- **TEXTE DE LECTURE**
■ ■ ■

Interrompre ce qui se répète, sans perdre ce qui relie
- sandrine gourdy

- 25 nov.
- 5 min de lecture
Il y a des textes qui naissent d’un chemin intérieur.
Celui-ci parle des familles,
des liens,
et de ces moments où l’on apprend à aimer autrement.
On croit souvent que les histoires familiales appartiennent au passé.
J’ai longtemps voulu le croire aussi.
Mais ce que la vie m’a montré, c’est que certaines blessures traversent les générations comme un fil rouge, discret mais tenace, qui finit toujours par se tendre quelque part.
Il y a des familles où l’amour circule,
mais où la douceur peine à trouver sa place.
Des familles où l’on s’aime,
mais sans se comprendre.
Où l’on se cherche,
sans se trouver.
Où chacun avance avec ce qu’il a reçu : parfois trop,
parfois pas assez.

Je sais ce que c’est que de grandir dans une lignée où les femmes ont aimé fort,
mais souvent maladroitement.
Des femmes qui ont tout porté, parfois trop,
qui ont élevé seules,
qui ont tenu debout pour tout le monde,
qui ont donné sans avoir reçu l’essentiel.
Des femmes courageuses mais fatiguées,
qui n’avaient pas d’espace pour leur propre douceur,
qui ont aimé comme elles ont pu,
avec les moyens qu’elles avaient,
avec ce qu’on leur avait transmis,
souvent rien,
ou trop de douleurs qu’elles n’avaient jamais pu déposer.
Elles voulaient bien faire,
mais elles manquaient de soutien,
de mots,
de paix,
de tendresse.
Et cette solitude-là,
celle des femmes qui doivent tout assurer,
laisse aussi des traces dans le cœur des enfants.
Et je sais aussi ce que c’est de grandir dans des familles où les pères n’ont pas toujours su prendre leur place :
parfois absents,
parfois dépassés,
parfois trop silencieux,
parfois en fuite devant leurs propres fragilités.
Des hommes qui n’étaient pas mauvais,
mais qui n’ont pas trouvé comment être là vraiment,
laissant aux mères des rôles trop lourds
et aux enfants des manques difficiles à nommer.
Et puis vient l’âge où l’on devient parent soi-même.
On fait du mieux qu’on peut.
On essaie de faire autrement,
avec ce que l’on sait,
avec ce que l’on a compris,
avec ce que la vie a transformé en nous.
Mais personne ne nous prépare à la suite du chemin :
devenir parent d’adultes.
C’est un passage intérieur, subtil et rude à la fois.
On découvre que nos enfants portent leur propre histoire,
leurs propres blessures,
leurs propres alliances,
leurs propres loyautés.

■ ■ ■

- **CONSIGNES**
1. Transcrivez fidèlement le passage du texte sur les liens familiaux qui commence par « - 5 min de lecture » et se poursuit jusqu'à « sans se trouver. ».
2. Répondez aux questions suivantes d'après le texte sur les liens familiaux.
(a) Selon le texte, de quelle manière les femmes de la lignée ont-elles aimé ?
(b) Quelle suite du chemin, d'après le texte, personne ne nous prépare-t-il à vivre ?
(c) Quelle durée de lecture est indiquée en tête du texte ?
3. Rédigez la suite du texte sur les liens familiaux, à partir de sa dernière phrase.
Le matériel qui suit ne joue aucun rôle dans ce travail.

■ ■ ■

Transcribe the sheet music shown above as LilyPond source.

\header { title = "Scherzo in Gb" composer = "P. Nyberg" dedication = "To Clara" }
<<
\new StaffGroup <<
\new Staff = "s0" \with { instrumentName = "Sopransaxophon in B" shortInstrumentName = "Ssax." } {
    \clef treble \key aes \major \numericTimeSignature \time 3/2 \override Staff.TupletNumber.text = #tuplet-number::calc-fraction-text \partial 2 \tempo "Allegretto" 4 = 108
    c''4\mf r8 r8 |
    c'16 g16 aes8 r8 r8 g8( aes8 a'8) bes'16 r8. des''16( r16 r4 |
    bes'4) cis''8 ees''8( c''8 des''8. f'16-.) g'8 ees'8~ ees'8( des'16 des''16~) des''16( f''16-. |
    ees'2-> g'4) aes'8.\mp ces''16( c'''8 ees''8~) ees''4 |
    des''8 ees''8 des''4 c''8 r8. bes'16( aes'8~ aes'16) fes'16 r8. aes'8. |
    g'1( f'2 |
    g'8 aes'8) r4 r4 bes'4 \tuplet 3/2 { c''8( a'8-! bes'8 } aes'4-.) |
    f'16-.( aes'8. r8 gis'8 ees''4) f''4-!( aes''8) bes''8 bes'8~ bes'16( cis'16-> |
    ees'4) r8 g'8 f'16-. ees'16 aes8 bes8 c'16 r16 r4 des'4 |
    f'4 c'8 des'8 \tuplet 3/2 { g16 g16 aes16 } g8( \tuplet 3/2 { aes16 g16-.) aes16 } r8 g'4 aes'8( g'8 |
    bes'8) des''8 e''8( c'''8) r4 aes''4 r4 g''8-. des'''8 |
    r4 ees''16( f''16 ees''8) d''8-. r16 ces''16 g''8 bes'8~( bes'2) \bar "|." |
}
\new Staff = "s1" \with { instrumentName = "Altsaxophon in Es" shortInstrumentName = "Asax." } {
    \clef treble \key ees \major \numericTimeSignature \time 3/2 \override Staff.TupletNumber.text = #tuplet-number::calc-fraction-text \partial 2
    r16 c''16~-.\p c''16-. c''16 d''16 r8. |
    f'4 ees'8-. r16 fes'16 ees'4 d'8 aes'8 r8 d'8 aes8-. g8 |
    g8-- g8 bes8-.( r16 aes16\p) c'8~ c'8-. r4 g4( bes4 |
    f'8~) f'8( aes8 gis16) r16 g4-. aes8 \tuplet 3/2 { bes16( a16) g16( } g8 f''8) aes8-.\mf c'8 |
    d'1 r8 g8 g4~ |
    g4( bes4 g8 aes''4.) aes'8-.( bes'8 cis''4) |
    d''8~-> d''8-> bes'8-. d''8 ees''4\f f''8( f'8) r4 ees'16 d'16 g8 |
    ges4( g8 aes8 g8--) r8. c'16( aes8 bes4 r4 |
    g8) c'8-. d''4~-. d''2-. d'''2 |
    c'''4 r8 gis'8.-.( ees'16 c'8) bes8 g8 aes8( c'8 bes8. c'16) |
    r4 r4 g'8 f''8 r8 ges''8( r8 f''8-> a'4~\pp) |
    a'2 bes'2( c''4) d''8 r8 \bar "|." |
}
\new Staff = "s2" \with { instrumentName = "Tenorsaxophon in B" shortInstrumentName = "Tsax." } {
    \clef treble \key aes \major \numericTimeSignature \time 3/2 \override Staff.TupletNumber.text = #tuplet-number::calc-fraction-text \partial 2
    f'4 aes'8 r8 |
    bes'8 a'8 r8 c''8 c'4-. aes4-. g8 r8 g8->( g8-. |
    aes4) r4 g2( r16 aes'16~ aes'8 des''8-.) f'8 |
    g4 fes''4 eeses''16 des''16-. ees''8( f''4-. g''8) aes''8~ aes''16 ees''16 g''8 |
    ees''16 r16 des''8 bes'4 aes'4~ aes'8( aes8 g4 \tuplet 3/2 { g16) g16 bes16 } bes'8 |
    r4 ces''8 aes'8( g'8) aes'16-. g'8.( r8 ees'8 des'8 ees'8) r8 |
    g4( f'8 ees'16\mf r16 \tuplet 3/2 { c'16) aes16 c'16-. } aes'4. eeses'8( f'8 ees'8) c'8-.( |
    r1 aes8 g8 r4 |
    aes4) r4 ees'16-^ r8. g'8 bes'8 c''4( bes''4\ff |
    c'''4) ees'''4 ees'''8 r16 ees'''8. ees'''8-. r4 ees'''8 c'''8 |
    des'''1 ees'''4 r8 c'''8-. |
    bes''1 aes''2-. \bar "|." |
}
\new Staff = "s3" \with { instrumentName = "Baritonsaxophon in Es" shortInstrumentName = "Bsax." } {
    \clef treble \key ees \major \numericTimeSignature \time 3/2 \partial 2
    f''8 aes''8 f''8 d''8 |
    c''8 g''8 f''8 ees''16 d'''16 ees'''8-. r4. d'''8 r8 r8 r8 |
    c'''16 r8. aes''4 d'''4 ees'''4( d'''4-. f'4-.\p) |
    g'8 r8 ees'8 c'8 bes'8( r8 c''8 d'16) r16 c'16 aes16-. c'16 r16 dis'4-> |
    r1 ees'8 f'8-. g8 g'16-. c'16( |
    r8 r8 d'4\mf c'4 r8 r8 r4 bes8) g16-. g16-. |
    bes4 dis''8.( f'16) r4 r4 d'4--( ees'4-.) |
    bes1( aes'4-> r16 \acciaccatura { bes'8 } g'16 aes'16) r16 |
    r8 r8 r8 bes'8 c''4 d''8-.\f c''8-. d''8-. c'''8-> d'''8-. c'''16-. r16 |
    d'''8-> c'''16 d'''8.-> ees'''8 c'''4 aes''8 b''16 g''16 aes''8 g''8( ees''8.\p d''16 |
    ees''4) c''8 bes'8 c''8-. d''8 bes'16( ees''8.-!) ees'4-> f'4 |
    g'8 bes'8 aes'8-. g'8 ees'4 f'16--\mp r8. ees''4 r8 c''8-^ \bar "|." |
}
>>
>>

■ ■ ■

- **CORRIGÉ DE L'EXERCICE**
1.
- 5 min de lecture
Il y a des textes qui naissent d’un chemin intérieur.
Celui-ci parle des familles,
des liens,
et de ces moments où l’on apprend à aimer autrement.
On croit souvent que les histoires familiales appartiennent au passé.
J’ai longtemps voulu le croire aussi.
Mais ce que la vie m’a montré, c’est que certaines blessures traversent les générations comme un fil rouge, discret mais tenace, qui finit toujours par se tendre quelque part.
Il y a des familles où l’amour circule,
mais où la douceur peine à trouver sa place.
Des familles où l’on s’aime,
mais sans se comprendre.
Où l’on se cherche,
sans se trouver.

2.
(a) Elles ont aimé fort, mais souvent maladroitement.
(b) Devenir parent d'adultes.
(c) Cinq minutes.

3.
Et parfois leurs propres incompréhensions.
On découvre qu’ils font des choix qui nous déstabilisent,
ou nous renvoient des scènes étrangement familières,
comme si la lignée cherchait encore un endroit où déposer ses nœuds.
On découvre que ce qui se joue entre eux et nous
n’est pas une question d’amour manquant,
mais d’histoires anciennes qui cherchent à être comprises.

Je ne fais pas exception à la règle.
Moi aussi, il m’est arrivé d’observer des situations qui réveillent des mémoires que je croyais apaisées.
Moi aussi, j’ai senti au fond de moi la petite fille qui attend,
qui espère,
qui voudrait que les choses soient simples,
justes,
fluides.
Et puis il y a les moments moins “beaux”, ceux dont on ne parle presque jamais.
Ces moments où tout se bouscule à l’intérieur : la fatigue, l’injustice, la colère, la tristesse qui revient par vagues.
Où l’on se sent dépassé, touché en plein cœur, sans comprendre comment on en est arrivé là.
Et parfois, on repense à des choses très simples :
ces matins où, au lieu de les pousser hors du lit, on décidait ensemble que “aujourd’hui, ce sera une RTT d’école”,
ces jours où on restait à la maison à regarder un film en mangeant des sandwiches, simplement parce que c’était ce dont on avait besoin,
et ces soirs d’avant-rentrée où, pendant que tout le monde imposait le coucher à 20 h 30,
nous on était encore dehors, à faire un pique-nique,
à rire,
à marcher dans le sable, admirer le coucher du soleil,
à profiter comme si le temps ne nous rattraperait jamais.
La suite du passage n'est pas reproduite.